(Stored data entries)
- - -

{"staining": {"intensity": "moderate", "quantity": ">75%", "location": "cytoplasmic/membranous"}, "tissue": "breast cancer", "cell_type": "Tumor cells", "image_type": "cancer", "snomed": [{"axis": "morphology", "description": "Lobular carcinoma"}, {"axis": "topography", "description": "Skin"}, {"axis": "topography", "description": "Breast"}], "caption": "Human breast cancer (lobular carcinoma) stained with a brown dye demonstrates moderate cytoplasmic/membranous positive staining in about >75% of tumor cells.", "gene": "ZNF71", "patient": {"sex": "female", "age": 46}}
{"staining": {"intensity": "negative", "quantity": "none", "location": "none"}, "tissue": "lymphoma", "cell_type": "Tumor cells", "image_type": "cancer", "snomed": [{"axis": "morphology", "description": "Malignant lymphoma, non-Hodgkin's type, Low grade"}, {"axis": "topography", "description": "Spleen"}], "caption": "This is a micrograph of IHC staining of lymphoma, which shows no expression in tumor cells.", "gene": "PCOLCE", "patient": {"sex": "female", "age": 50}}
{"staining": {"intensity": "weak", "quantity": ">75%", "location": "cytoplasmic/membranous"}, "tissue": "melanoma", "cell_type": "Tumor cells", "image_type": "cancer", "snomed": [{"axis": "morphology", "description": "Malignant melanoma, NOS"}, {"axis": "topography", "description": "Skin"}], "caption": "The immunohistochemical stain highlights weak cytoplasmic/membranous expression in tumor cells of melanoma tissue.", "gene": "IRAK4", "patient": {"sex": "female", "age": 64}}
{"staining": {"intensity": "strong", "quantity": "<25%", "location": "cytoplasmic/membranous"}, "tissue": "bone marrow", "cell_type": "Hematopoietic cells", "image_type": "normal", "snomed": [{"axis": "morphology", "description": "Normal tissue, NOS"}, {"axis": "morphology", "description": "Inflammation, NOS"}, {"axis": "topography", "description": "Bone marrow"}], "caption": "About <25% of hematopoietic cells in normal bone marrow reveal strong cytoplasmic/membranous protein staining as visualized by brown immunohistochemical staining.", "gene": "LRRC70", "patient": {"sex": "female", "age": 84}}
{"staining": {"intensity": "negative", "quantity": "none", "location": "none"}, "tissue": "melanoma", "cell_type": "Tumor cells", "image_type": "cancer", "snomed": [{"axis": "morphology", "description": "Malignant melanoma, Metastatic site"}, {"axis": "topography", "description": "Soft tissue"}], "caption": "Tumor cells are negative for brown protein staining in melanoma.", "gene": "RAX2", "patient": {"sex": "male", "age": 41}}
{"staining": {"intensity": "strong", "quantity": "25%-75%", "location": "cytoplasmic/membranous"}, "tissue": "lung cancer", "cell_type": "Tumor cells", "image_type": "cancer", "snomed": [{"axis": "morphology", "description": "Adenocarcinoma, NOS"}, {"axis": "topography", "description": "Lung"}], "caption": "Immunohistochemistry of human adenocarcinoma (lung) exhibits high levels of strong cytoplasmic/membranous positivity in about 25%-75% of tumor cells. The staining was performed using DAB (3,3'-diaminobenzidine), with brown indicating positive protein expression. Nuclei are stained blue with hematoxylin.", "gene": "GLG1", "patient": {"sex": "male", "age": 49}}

- - -

Transcribe the records exactly as they appear.

> Response to the exercise
{"staining": {"intensity": "moderate", "quantity": ">75%", "location": "cytoplasmic/membranous"}, "tissue": "breast cancer", "cell_type": "Tumor cells", "image_type": "cancer", "snomed": [{"axis": "morphology", "description": "Lobular carcinoma"}, {"axis": "topography", "description": "Skin"}, {"axis": "topography", "description": "Breast"}], "caption": "Human breast cancer (lobular carcinoma) stained with a brown dye demonstrates moderate cytoplasmic/membranous positive staining in about >75% of tumor cells.", "gene": "ZNF71", "patient": {"sex": "female", "age": 46}}
{"staining": {"intensity": "negative", "quantity": "none", "location": "none"}, "tissue": "lymphoma", "cell_type": "Tumor cells", "image_type": "cancer", "snomed": [{"axis": "morphology", "description": "Malignant lymphoma, non-Hodgkin's type, Low grade"}, {"axis": "topography", "description": "Spleen"}], "caption": "This is a micrograph of IHC staining of lymphoma, which shows no expression in tumor cells.", "gene": "PCOLCE", "patient": {"sex": "female", "age": 50}}
{"staining": {"intensity": "weak", "quantity": ">75%", "location": "cytoplasmic/membranous"}, "tissue": "melanoma", "cell_type": "Tumor cells", "image_type": "cancer", "snomed": [{"axis": "morphology", "description": "Malignant melanoma, NOS"}, {"axis": "topography", "description": "Skin"}], "caption": "The immunohistochemical stain highlights weak cytoplasmic/membranous expression in tumor cells of melanoma tissue.", "gene": "IRAK4", "patient": {"sex": "female", "age": 64}}
{"staining": {"intensity": "strong", "quantity": "<25%", "location": "cytoplasmic/membranous"}, "tissue": "bone marrow", "cell_type": "Hematopoietic cells", "image_type": "normal", "snomed": [{"axis": "morphology", "description": "Normal tissue, NOS"}, {"axis": "morphology", "description": "Inflammation, NOS"}, {"axis": "topography", "description": "Bone marrow"}], "caption": "About <25% of hematopoietic cells in normal bone marrow reveal strong cytoplasmic/membranous protein staining as visualized by brown immunohistochemical staining.", "gene": "LRRC70", "patient": {"sex": "female", "age": 84}}
{"staining": {"intensity": "negative", "quantity": "none", "location": "none"}, "tissue": "melanoma", "cell_type": "Tumor cells", "image_type": "cancer", "snomed": [{"axis": "morphology", "description": "Malignant melanoma, Metastatic site"}, {"axis": "topography", "description": "Soft tissue"}], "caption": "Tumor cells are negative for brown protein staining in melanoma.", "gene": "RAX2", "patient": {"sex": "male", "age": 41}}
{"staining": {"intensity": "strong", "quantity": "25%-75%", "location": "cytoplasmic/membranous"}, "tissue": "lung cancer", "cell_type": "Tumor cells", "image_type": "cancer", "snomed": [{"axis": "morphology", "description": "Adenocarcinoma, NOS"}, {"axis": "topography", "description": "Lung"}], "caption": "Immunohistochemistry of human adenocarcinoma (lung) exhibits high levels of strong cytoplasmic/membranous positivity in about 25%-75% of tumor cells. The staining was performed using DAB (3,3'-diaminobenzidine), with brown indicating positive protein expression. Nuclei are stained blue with hematoxylin.", "gene": "GLG1", "patient": {"sex": "male", "age": 49}}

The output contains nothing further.